Bei der Röstung von Bohnen werden unterschiedliche Röstgrade angewandt. Von hell bis dunkel. Von Cinnamon Roast über New England, American, City, Fully City, Vienna und French bis hin zu Italian Roast. Ich habe dazu ein paar verständliche Begriffserklärungen zusammengefasst.

Bevor ich zu den einzelnen Röstgraden und deren Bezeichnungen komme, vorweg ein paar grundlegende Sachen. Möglichst verständlich, salopp formuliert.

• Eine Faustregel: Bei hellerer Röstung kommen die Eigenheiten des jeweiligen Rohkaffees besser zur Geltung. Im Vordergrund stehen dabei die fruchtigen Aromen begleitet von einer angenehmen Säure. Dunkle Röstungen schmecken hingegen weniger sauer, da die Säuren bei der Röstung schon größtenteils abgebaut wurden. Somit sind dunkle Röstungen bitterer als hellere und haben mehr “Körper”. Aber: Bei zu dunkel geröstet gehen die Aromen weitestgehend verloren, d.h. geschmacklich uninteressant.

• Das Röstprofil setzt sich aus Temperatur und Röstdauer zusammen. Zentrale Komponenten sind dabei der Anstieg (wann werden die Bohnen wie stark erhitzt) und der Abfall, die Reduktion der Temperatur. Die Röstdauer beträgt bei den – von mir bevorzugten – “Kleinröstern” zwischen 15 und 30 Minuten. Bei Temperaturen bis zu 250°C. Das Röstprofil bestimmt zu einem hohen Grad, welch geschmacklichen Eigenschaften der Kaffee betont. Ist schon mehr Kunst als Wissenschaft.

• Zwei Grenzwerte bei der Temperatur sind dabei besonders spannend. Bezeichnet als Cracks, verursacht durch Aufplatzen der Zellwände der Bohnen. Der “First Crack” findet bei ca. 200°-202°C (nach 12-15 Minuten) statt und ist dem Knacken von Popcorn (nur etwas leiser) ähnlich. Der “Second Crack” wird dann bei ca. 224°-226°C erreicht.

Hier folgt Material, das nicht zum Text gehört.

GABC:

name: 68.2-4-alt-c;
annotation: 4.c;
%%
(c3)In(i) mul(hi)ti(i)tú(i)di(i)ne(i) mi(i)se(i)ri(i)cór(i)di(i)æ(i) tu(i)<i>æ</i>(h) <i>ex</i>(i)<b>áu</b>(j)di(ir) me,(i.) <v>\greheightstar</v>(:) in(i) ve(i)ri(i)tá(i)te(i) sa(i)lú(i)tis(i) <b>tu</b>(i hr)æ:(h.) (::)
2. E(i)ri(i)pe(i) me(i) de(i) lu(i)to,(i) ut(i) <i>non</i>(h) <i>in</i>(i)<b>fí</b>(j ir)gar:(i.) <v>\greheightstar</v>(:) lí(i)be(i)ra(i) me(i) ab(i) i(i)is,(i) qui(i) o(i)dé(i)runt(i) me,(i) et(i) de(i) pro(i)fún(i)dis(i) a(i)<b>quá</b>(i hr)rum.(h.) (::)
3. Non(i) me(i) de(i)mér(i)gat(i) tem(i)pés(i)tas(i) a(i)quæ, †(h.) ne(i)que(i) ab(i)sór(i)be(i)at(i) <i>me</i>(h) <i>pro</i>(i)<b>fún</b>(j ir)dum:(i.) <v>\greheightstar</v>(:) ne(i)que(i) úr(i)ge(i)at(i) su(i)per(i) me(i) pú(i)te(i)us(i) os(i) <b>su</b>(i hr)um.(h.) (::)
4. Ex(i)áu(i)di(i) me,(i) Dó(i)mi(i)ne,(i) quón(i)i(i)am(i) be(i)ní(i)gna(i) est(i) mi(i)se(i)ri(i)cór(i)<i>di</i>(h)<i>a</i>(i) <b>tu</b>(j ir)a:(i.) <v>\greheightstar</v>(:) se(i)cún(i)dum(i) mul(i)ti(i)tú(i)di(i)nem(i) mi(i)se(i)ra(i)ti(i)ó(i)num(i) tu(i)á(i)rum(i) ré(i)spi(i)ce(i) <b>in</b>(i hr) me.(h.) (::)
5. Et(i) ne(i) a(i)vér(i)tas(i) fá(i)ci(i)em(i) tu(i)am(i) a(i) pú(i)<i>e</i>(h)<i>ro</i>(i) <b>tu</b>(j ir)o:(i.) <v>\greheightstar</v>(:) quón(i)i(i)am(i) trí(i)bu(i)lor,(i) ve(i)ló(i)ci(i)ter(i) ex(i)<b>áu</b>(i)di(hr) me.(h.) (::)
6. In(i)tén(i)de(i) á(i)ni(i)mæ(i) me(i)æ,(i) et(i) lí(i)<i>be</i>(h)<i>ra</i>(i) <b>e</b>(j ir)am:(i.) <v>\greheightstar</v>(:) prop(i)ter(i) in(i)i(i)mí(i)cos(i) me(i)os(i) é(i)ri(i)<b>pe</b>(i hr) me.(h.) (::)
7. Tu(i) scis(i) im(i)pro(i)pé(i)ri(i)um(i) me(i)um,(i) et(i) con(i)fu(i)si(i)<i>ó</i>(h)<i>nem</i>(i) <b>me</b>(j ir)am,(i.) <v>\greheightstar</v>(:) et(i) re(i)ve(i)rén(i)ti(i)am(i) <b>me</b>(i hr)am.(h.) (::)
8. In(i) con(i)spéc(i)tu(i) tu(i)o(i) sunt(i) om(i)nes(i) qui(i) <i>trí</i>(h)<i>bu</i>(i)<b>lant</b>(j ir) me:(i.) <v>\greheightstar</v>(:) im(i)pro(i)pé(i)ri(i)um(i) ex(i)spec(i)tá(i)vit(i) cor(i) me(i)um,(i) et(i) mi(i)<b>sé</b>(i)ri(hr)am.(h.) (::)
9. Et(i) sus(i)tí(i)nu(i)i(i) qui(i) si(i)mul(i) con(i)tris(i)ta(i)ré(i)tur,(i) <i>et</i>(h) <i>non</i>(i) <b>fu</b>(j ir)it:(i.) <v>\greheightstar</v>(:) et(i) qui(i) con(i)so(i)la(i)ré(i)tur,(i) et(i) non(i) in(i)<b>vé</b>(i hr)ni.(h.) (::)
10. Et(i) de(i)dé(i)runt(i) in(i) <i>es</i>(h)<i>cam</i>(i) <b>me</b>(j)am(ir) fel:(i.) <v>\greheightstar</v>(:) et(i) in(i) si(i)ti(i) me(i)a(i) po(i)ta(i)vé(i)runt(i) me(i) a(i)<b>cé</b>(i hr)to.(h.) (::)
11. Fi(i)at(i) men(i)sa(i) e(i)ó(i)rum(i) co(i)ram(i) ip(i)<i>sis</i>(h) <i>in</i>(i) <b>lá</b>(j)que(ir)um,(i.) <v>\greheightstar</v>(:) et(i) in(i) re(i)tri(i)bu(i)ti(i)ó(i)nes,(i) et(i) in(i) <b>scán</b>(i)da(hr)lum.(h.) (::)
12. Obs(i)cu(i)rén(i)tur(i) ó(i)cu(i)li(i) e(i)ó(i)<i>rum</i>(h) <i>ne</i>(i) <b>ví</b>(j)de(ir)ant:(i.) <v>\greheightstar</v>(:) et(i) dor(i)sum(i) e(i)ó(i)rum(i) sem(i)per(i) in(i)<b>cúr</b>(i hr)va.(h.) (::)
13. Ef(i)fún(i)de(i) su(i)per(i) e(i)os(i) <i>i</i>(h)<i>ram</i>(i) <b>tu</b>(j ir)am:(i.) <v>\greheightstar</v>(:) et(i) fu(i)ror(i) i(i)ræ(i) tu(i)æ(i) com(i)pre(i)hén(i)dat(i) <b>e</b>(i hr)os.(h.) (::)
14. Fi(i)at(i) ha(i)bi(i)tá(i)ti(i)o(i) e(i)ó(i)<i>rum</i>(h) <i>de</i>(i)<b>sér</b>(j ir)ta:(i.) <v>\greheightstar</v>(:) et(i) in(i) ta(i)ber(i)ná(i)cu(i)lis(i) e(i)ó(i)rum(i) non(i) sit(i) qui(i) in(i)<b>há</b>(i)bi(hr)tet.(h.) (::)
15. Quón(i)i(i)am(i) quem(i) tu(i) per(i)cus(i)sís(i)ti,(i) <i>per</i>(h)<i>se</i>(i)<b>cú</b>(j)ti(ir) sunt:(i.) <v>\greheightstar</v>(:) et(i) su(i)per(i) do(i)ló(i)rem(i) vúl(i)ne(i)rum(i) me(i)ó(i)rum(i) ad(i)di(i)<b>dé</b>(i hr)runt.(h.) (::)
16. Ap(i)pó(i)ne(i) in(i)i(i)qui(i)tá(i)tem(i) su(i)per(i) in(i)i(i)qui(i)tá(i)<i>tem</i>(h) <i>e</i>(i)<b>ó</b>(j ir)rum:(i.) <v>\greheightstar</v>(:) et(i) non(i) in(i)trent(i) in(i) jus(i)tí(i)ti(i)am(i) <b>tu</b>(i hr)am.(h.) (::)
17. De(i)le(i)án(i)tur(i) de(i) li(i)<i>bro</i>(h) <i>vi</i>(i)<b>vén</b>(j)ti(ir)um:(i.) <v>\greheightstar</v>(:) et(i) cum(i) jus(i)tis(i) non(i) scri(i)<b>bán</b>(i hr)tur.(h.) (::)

So werden die unterschiedlichen Röstgrade bezeichnet

hellere Röstung:
• “Cinnamon Roast” – bei Temperaturen bis 196°C: hellbraune Farbe, betonte Säure
• “New England Roast” – bis 205°C: moderat hellbraune Farbe, komplexere Säuren

mittlere Röstung:
• “American Roast” – bis 210°C: mittleres Braun, etwas süßer, voller Körper mit Säurenoten
• “City Roast” – bis 219°C: mittlerer Braunton, ausgewogener Körper, spürbare Säure

dunkle Röstung:
• “Fully City Roast” – bis 225°C: mittleres Dunkelbraun, leicht auftretender Ölglanz, Röstaromen treten hervor
• “Vienna Roast” – bis 230°C: intensiveres Dunkelbraun, leicht glänzende Bohnen, bittersüß, Karamellnoten, unterdrückte Säure
• “French Roast” – bis 240°C – dunkelbraune Farbe, glänzend mit Öl, leicht verbrannte Untertöne, ausgeprägte Röstaromen, Komplexität weicht schokoladigen Körper, süß
• “Italian Roast” – bis 250°C: intensives Dunkelbraun, stark glänzend, ausgeprägte Röstaromen, kaum spürbare Säure

Welche Röstung nehme ich für welche Zubereitung?

Das ist ganz einfach. Bei der Zubereitung von Filterkaffee greife ich zu den helleren Röstungen. Denn da liefern die Bohnen das komplette Spektrum an Aromen. Viel Frucht und feine Säuren. Meine bevorzugten Anbauländer sind hier Äthiopien, Kenia und Tansania.

Für den Siebträger kommen dann die dunkleren Röstungen in die Mühle. Denn durch die längere Röstdauer sind die hier nicht erwünschten Säuren fast abgebaut. Ein Espresso muss schließlich kräftig sein.

Selbstverständlich kann man auch den umgekehrten Weg probieren. Filterkaffee aus einer dunklen Röstung ist mir viel zu bitter. Espresso aus einer hellen Röstung hat zu viele Säuren, d.h. er ist ungenießbar.